--- Data Enclosed Below ---

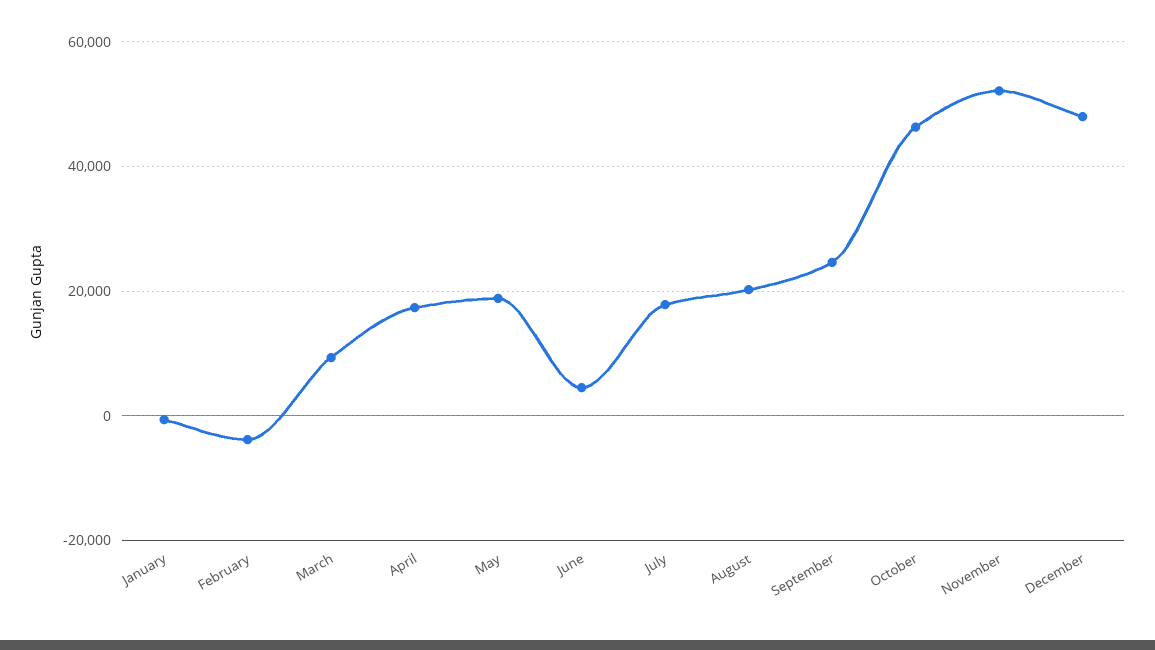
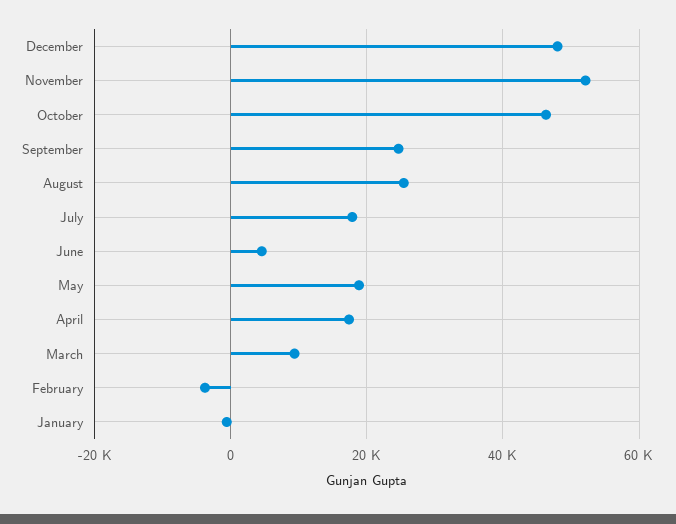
  {
    "January": 0,
    "February": -4000,
    "March": 10000,
    "April": 18000,
    "May": 18000,
    "June": 4000,
    "July": 18000,
-   "August": 20000,
+   "August": 26000,
    "September": 24000,
    "October": 46000,
    "November": 52000,
    "December": 48000
  }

--- End of Enclosed Data ---

What the exercise asks:
Copy out all the data exactly. The images should not appear in the copy.

Response area:
  {
    "January": 0,
    "February": -4000,
    "March": 10000,
    "April": 18000,
    "May": 18000,
    "June": 4000,
    "July": 18000,
-   "August": 20000,
+   "August": 26000,
    "September": 24000,
    "October": 46000,
    "November": 52000,
    "December": 48000
  }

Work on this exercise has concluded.